> [Set tasks]
(1) Translate this sentence from the passage about a sleepless night into Spanish: "I woke up this morning at 4am with a hole in my stomach."
(2) In the passage about a sleepless night, which pieces of bedding does the writer complain about? Give each one with its complaint.
(3) Write out the part of the passage about a sleepless night word for word, starting with "I woke up this" and going on through "don’t know… )".

— START Text extract —

I woke up this morning at 4am with a hole in my stomach. I don’t know why, it just felt so empty and then the feeling crawled into my chest. I could hardly sleep to begin with and had been incredibly restless for the three hours I had been laying in bed. I kept dreading the next time I’d turn over to check the time again – hoping that it’d be more than just another half-hour, but it wasn’t. Finally at 4am I decided that posting how “this is gonna suck when I have to be awake in 4 hours” on Twitter was a reliable method of venting. I quickly got a very concerned text message from Jesse asking me if I was having a hard time sleeping (he was clearly twatching hard lol – twatching = twitter watching for those who don’t know… )
We were texting for a bit when all of a sudden, my emotions got the best of me… (it would have been a great time for him to tell me to get out of my feelings), but it was almost 4:30am at this point. I was sleep-deprived, frustrated and anxious so it all came out. How I hated this stupid 6 hour time difference that made my days feel 10x longer because I feel like I have to live in two different time zones since all of my family and friends were back home. How my bed is too hard and my pillow’s too flat and the blankets are too stiff. How every time I go into the grocery store I’m incredibly overwhelmed by how little I understand German or the food here and have no idea what to buy. … (the list went on…)

— END Text extract —
— START Material provided —

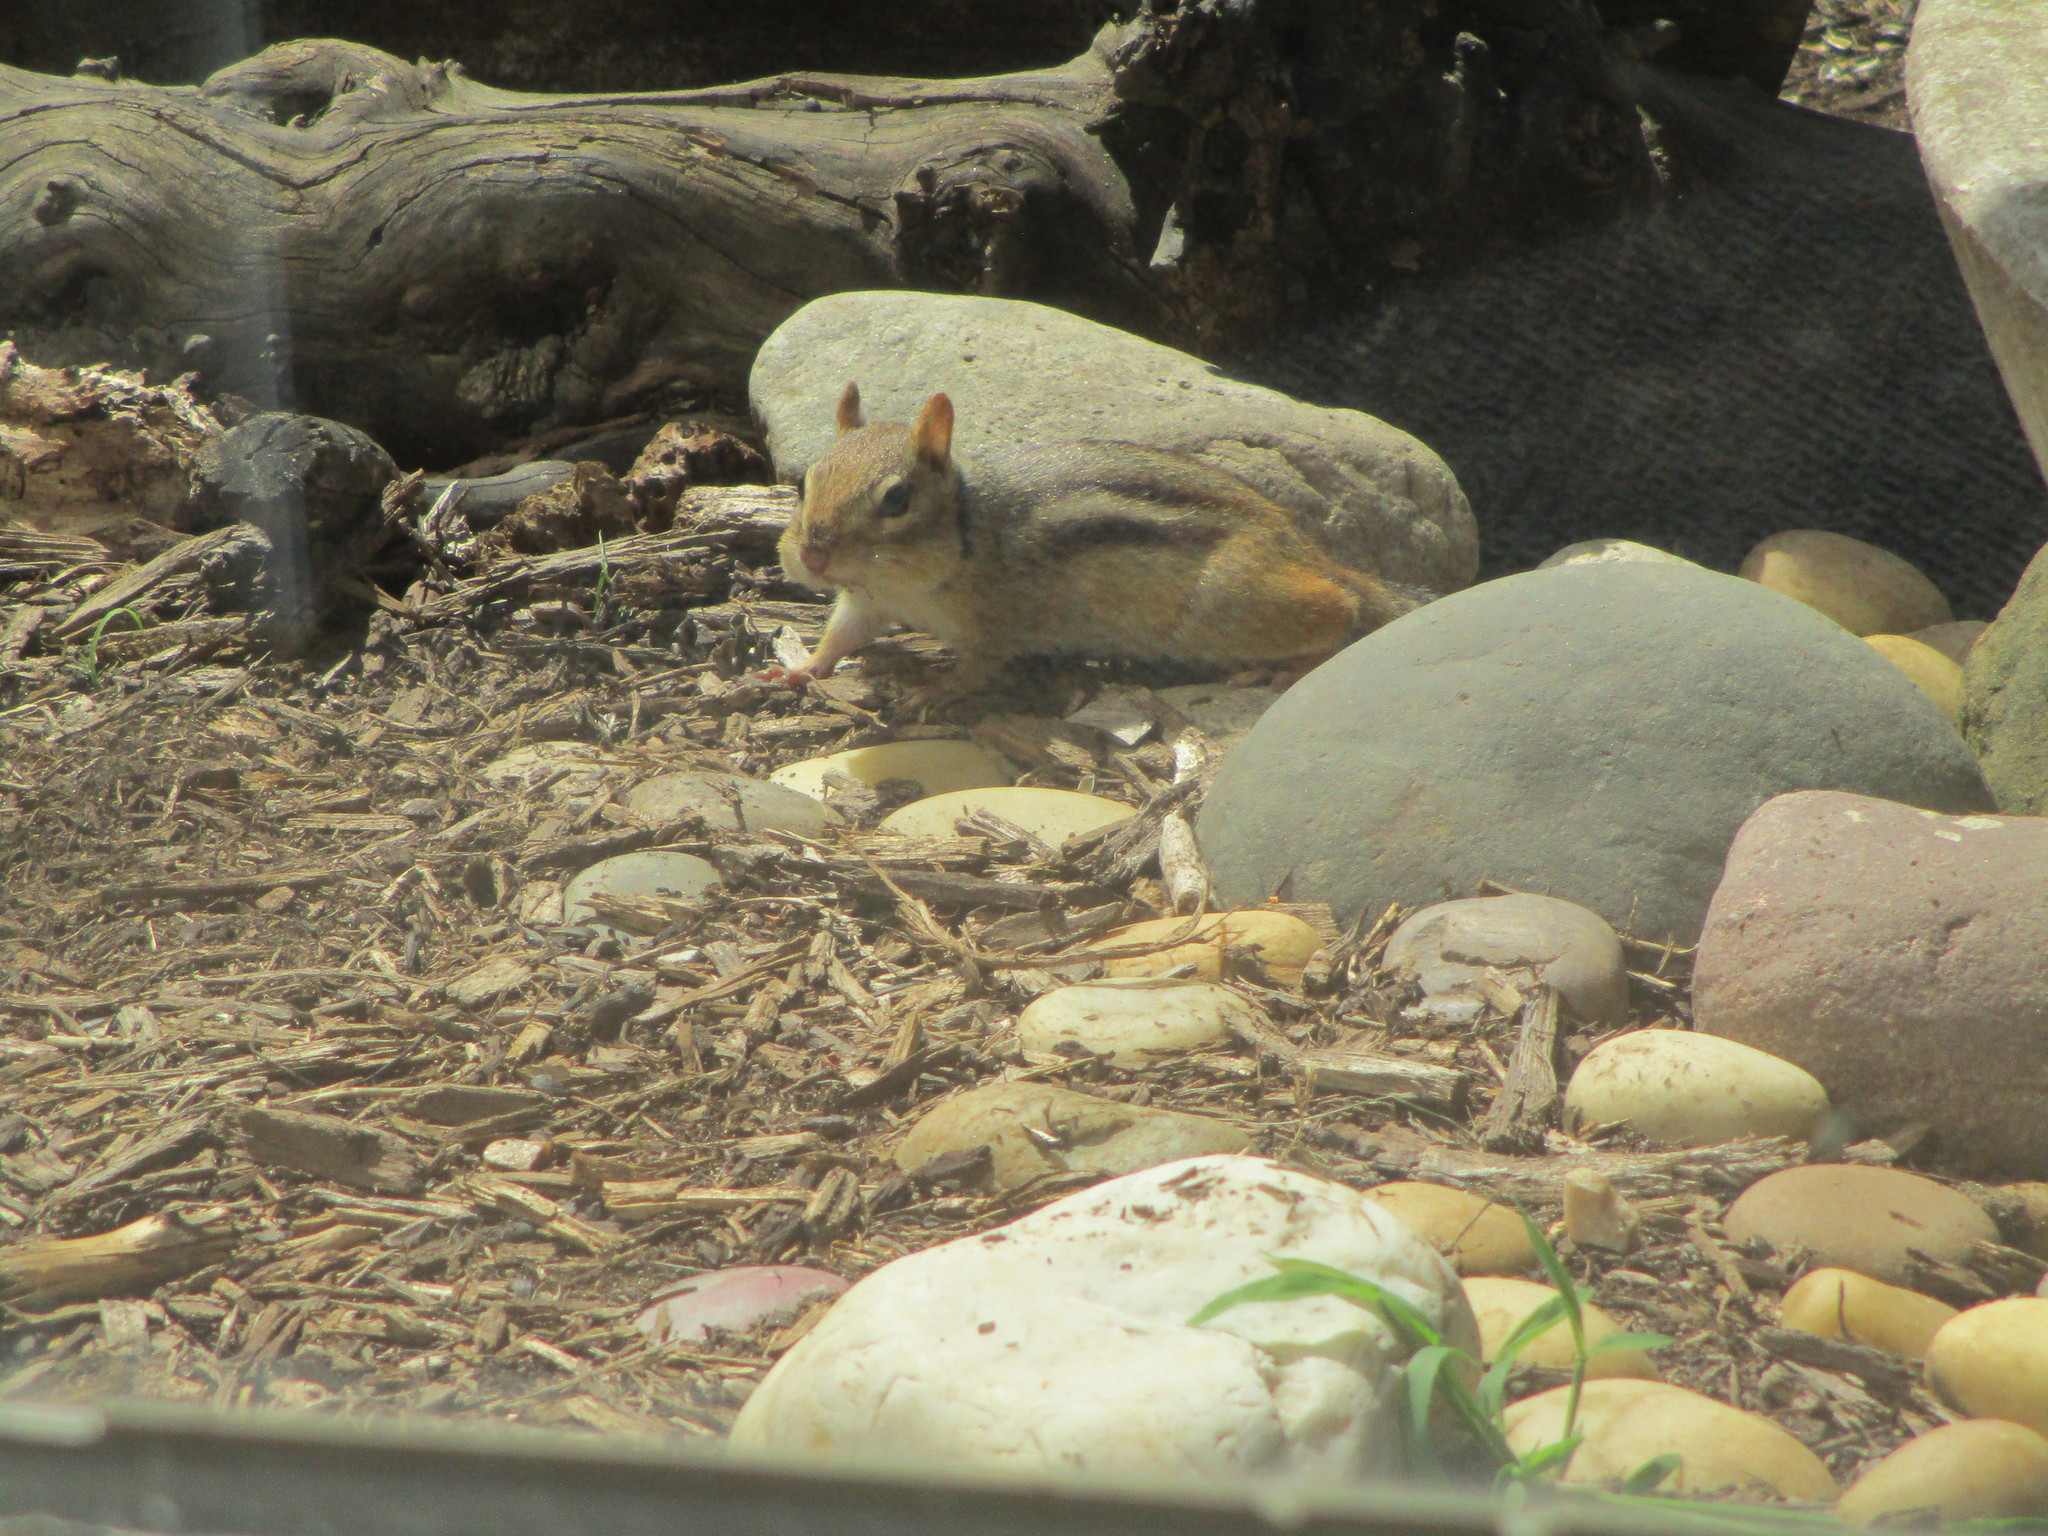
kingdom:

— END Material provided —

> [Exercise answers]
(1) Esta mañana me desperté a las 4 de la madrugada con un vacío en el estómago.

(2)
- Bed: too hard
- Pillow: too flat
- Blankets: too stiff

(3)
I woke up this morning at 4am with a hole in my stomach. I don’t know why, it just felt so empty and then the feeling crawled into my chest. I could hardly sleep to begin with and had been incredibly restless for the three hours I had been laying in bed. I kept dreading the next time I’d turn over to check the time again – hoping that it’d be more than just another half-hour, but it wasn’t. Finally at 4am I decided that posting how “this is gonna suck when I have to be awake in 4 hours” on Twitter was a reliable method of venting. I quickly got a very concerned text message from Jesse asking me if I was having a hard time sleeping (he was clearly twatching hard lol – twatching = twitter watching for those who don’t know… )